La Fiorentina è già in caduta libera: contro il Torino rimedia la terza sconfitta su altrettante gare di campionato - non succedeva nella centenaria storia viola dal '35-36 - e resta malinconicamente ultima in classifica, a zero punti, fischiata dai suoi tifosi, segnale di una contestazione ormai in atto.
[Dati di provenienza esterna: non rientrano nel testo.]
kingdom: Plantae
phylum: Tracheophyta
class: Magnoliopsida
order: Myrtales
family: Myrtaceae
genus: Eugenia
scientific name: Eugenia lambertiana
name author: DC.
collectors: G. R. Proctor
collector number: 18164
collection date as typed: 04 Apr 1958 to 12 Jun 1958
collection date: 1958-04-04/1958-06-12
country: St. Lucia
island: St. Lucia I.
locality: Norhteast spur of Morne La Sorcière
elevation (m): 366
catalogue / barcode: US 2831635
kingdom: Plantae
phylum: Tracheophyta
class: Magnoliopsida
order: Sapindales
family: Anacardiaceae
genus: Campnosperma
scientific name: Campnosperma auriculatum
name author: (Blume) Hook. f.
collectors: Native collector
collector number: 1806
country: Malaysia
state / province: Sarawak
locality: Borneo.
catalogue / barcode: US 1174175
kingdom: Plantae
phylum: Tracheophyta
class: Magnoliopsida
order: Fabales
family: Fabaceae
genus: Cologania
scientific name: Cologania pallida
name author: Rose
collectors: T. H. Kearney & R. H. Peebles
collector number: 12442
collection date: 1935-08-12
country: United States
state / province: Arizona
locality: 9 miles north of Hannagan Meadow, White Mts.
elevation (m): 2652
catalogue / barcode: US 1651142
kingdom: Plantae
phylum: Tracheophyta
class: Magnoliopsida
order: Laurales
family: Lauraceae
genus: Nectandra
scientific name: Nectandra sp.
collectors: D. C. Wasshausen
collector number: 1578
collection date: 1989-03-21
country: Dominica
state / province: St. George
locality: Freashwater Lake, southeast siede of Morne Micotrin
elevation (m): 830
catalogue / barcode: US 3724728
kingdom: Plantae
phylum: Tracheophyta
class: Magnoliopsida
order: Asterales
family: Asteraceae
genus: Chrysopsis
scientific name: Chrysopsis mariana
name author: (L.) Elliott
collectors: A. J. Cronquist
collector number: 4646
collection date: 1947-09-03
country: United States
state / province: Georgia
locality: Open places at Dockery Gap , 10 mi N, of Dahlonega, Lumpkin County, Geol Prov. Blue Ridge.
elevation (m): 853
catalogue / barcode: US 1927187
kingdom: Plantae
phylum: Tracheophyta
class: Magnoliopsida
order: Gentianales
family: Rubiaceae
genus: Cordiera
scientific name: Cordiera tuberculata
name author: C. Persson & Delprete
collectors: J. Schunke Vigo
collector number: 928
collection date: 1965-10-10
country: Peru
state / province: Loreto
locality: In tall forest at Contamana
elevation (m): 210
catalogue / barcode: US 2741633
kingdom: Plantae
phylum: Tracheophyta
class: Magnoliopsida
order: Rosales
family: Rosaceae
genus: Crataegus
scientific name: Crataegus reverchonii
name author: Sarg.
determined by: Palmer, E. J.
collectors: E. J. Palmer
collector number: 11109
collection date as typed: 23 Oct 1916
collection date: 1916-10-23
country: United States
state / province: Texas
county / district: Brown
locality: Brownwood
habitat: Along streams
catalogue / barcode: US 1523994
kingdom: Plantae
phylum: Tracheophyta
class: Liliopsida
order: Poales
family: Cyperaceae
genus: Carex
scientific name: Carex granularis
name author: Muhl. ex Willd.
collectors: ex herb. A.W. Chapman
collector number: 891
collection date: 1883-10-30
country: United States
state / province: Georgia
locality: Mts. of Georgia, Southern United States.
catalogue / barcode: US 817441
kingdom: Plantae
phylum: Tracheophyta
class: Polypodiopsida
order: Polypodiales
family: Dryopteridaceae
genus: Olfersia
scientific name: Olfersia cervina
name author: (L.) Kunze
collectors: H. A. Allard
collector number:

I granata e il loro allenatore riescono a sfangarla aggiudicandosi 2-1 in rimonta, davanti al presidente Urbano Cairo, una partita che si presentava già decisiva: la prima rete in viola di Pellegrino, a inizio ripresa, aveva illuso la Fiorentina, l'ex Mandragora (applauditissimo dal popolo viola e mai così rimpianto) ha pareggiato di lì a poco con un gran tiro e a 8' dalla fine Adams, approfittando di una pasticcio difensivo degli avversari, ha regalato alla propria squadra un successo scaccia-crisi, che smuove la classifica e allontana i fantasmi attorno alla panchina di Abate. Finisce inevitabilmente già sotto esame Fabio Grosso: eloquente il coro 'Grosso salta la panchina' lanciato dalla curva viola a fine gara insieme agli slogan contro i giocatori.